Among patients who met no exclusion criteria, Janus kinase inhibitors were associated with higher remission rates than tumor necrosis factor inhibitors following adjustment. Remission occurred in 39% of patients receiving Janus kinase inhibitors vs 32% of those receiving tumor necrosis factor inhibitors. Low disease activity occurred in 68% vs 51%, and treatment persistence was higher with Janus kinase inhibitors.
Among patients who met exclusion criteria, remission still numerically favored Janus kinase inhibitors vs tumor necrosis factor inhibitors, at 34% vs 29%, but the difference was not statistically significant. Low disease activity, however, remained statistically significantly higher with Janus kinase inhibitors, at 63% vs 51%.
A similar pattern was observed in comparisons of Janus kinase inhibitors vs interleukin-6 inhibitors. Among patients who met no exclusion criteria, remission occurred in 32% of those receiving Janus kinase inhibitors vs 23% of those receiving interleukin-6 inhibitors. Among patients who met exclusion criteria, remission occurred in 26% vs 22%, a difference that was not statistically significant; however, low disease activity remained numerically higher with Janus kinase inhibitors.
The researchers noted that the attenuated remission differences in trial-ineligible patients should be interpreted cautiously because subgroup precision was limited, particularly among patients receiving Janus kinase inhibitors. The point estimates continued to favor Janus kinase inhibitors, and the findings should not be read as evidence that comparative effectiveness disappeared in more clinically complex patients.
“Between-drug comparative effectiveness estimates were attenuated in the RCT-ineligible cohort relative to the eligible cohort,” wrote lead study author Satoshi Kubo, of the University of Occupational and Environmental Health in Kitakyushu, Japan, and colleagues.
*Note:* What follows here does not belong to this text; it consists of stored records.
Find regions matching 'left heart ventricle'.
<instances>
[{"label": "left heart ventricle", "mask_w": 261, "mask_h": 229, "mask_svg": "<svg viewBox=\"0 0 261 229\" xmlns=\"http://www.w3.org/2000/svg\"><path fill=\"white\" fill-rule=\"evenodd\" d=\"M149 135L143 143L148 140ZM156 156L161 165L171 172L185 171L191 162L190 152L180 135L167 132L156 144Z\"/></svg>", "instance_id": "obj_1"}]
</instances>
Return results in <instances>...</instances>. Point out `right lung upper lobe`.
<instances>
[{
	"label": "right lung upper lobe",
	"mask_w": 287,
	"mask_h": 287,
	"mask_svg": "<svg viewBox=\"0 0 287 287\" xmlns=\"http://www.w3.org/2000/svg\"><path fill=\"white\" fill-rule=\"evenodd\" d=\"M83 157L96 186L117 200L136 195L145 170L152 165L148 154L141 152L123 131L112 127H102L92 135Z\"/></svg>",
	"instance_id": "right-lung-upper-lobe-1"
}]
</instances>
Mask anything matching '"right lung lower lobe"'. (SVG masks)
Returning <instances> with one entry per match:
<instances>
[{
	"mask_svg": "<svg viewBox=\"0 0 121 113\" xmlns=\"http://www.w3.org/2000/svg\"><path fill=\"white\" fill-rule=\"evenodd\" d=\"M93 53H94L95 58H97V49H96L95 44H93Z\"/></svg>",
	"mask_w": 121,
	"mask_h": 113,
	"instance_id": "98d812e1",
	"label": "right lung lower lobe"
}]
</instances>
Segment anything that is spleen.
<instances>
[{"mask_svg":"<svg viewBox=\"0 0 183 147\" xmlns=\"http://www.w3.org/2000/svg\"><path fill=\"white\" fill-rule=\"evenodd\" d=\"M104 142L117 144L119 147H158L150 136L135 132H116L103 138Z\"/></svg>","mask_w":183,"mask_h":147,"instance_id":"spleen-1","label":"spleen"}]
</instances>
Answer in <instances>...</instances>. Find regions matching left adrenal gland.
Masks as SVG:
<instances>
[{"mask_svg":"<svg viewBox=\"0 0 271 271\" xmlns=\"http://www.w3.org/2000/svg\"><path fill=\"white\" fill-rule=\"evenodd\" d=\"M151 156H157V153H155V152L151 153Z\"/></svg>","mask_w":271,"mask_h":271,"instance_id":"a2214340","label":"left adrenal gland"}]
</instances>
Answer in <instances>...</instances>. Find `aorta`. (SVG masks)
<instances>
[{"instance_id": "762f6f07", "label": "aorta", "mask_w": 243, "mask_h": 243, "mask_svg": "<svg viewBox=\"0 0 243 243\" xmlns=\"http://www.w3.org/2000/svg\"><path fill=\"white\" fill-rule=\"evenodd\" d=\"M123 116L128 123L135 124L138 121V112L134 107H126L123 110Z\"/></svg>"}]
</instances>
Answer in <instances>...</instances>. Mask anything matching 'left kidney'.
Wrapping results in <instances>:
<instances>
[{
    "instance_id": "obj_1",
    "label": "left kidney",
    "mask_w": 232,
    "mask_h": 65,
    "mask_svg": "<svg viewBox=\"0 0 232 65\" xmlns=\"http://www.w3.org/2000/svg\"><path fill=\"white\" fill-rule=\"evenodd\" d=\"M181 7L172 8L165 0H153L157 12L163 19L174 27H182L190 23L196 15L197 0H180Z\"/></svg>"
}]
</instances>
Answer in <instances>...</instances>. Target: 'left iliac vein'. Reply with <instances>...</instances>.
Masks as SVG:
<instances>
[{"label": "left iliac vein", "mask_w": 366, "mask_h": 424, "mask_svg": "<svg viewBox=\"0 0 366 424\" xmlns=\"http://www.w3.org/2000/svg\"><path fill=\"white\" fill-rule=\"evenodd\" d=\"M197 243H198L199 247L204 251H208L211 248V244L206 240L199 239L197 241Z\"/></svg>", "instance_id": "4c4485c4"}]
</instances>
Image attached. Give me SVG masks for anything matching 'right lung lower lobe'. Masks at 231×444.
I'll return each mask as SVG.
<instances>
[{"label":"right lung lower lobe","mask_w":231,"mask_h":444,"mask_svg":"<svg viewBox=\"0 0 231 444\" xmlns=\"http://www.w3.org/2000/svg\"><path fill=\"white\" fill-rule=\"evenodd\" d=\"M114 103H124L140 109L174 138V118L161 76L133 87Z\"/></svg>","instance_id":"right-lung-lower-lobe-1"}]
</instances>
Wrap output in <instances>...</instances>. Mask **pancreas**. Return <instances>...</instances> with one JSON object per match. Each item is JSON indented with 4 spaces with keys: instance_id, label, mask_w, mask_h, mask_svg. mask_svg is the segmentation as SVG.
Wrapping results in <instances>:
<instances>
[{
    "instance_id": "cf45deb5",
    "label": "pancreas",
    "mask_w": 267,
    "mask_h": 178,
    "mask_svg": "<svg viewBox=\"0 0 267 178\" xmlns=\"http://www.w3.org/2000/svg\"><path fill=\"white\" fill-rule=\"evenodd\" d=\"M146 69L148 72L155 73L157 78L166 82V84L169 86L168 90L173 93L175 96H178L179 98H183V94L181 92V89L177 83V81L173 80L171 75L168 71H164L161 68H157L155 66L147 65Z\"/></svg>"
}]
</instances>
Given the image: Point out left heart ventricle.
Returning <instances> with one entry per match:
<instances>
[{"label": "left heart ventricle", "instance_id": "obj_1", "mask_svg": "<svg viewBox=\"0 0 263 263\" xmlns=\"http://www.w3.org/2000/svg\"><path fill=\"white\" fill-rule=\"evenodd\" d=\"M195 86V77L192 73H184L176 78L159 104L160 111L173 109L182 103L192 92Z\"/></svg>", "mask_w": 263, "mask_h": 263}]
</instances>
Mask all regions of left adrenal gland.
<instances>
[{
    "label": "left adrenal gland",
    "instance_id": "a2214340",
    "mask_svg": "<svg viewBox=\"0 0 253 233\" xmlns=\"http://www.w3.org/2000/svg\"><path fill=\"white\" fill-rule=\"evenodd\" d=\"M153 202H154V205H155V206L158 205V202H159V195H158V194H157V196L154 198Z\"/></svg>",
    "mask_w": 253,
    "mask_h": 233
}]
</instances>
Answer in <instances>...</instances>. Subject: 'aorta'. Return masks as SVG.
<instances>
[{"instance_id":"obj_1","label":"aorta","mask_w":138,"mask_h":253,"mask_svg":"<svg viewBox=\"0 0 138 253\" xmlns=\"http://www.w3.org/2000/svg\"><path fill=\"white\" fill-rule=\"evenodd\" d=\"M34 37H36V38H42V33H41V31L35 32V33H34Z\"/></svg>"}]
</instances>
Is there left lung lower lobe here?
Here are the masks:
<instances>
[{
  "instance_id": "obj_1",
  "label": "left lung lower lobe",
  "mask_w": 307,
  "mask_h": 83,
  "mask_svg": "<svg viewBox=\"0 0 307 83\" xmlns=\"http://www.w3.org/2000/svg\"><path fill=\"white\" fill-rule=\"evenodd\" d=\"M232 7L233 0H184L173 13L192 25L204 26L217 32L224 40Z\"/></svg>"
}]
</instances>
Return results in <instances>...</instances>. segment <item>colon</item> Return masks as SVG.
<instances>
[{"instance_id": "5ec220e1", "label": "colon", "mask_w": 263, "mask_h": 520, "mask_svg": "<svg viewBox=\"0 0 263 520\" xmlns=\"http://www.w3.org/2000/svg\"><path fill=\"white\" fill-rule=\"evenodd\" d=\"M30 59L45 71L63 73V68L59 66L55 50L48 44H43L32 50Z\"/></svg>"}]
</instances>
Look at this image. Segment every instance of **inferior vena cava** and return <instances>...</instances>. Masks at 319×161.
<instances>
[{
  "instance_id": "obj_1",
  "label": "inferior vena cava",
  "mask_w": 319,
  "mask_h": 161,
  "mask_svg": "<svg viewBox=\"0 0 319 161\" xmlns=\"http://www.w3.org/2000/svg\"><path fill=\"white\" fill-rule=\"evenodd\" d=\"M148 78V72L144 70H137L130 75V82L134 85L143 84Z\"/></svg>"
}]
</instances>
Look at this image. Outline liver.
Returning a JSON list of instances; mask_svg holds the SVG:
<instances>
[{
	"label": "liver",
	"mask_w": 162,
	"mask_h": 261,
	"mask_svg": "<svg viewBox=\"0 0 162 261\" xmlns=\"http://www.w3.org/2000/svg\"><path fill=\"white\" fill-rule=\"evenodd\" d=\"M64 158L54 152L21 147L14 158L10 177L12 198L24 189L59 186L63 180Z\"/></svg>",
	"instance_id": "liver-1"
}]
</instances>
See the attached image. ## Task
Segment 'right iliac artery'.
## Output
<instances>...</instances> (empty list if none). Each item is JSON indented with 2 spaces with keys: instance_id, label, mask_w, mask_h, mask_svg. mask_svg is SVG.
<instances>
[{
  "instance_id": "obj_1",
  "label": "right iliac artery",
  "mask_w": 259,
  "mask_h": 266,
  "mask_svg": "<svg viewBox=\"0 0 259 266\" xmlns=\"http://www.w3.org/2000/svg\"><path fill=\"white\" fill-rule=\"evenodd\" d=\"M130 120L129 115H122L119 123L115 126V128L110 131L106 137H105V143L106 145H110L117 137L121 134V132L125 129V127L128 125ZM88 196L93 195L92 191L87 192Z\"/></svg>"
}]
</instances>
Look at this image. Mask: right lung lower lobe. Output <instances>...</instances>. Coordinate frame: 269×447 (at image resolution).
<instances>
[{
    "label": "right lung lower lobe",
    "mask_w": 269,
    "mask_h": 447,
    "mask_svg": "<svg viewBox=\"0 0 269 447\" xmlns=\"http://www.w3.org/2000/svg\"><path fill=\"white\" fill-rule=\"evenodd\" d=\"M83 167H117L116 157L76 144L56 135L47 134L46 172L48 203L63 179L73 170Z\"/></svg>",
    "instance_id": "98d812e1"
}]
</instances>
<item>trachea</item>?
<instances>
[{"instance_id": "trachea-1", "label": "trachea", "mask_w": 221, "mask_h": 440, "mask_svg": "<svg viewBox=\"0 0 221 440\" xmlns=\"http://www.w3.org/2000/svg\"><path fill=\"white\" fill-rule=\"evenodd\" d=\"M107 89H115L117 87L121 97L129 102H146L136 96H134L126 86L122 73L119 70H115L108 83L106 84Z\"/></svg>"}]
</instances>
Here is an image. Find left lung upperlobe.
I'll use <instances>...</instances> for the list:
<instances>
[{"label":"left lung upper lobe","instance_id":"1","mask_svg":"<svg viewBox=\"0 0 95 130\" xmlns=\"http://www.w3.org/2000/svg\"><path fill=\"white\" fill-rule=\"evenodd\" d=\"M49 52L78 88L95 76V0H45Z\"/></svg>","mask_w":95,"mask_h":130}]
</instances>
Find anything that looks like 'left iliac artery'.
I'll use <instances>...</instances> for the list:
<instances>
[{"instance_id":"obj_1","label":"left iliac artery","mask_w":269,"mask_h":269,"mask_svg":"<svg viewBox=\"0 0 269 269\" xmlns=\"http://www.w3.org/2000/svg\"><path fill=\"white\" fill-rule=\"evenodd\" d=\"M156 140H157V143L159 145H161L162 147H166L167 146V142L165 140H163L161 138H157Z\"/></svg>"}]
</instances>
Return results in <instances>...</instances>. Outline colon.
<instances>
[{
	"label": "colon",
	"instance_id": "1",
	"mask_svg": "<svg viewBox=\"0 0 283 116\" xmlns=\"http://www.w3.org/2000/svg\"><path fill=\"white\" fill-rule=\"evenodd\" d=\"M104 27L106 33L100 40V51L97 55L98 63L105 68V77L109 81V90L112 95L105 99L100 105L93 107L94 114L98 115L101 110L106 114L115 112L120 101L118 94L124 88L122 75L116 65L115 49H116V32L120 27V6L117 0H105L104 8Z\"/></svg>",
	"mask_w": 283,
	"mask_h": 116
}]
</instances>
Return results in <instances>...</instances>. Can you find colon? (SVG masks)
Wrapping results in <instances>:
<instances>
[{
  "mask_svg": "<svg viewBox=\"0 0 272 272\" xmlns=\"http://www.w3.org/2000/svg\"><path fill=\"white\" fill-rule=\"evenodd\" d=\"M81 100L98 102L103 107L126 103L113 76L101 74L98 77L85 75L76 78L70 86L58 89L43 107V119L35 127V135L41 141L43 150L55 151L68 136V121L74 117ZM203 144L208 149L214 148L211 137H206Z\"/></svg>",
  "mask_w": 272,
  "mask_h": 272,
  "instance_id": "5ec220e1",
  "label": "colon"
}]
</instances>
The study was limited by its observational design, and residual confounding could not be excluded despite propensity score adjustment. The operational definition of trial ineligibility was also limited to variables consistently captured in the registry and did not include some trial-related exclusions, including psychiatric disorders, pregnancy intention, language-related barriers, or some comorbidities.
The findings may also have limited generalizability outside Japan, where methotrexate dosing practices and patient characteristics may differ.
“In observational comparisons of molecular targeted therapies, the differential distribution of trial exclusion criteria across drug classes should be recognised as a potential source of channelling bias,” the researchers concluded.
Disclosures: The study was supported by JSPS KAKENHI, the Japan College of Rheumatology, and the Mochida Memorial Foundation for Medical and Pharmaceutical Research. Several researchers reported speaking fees, consulting fees, or research funding from pharmaceutical companies.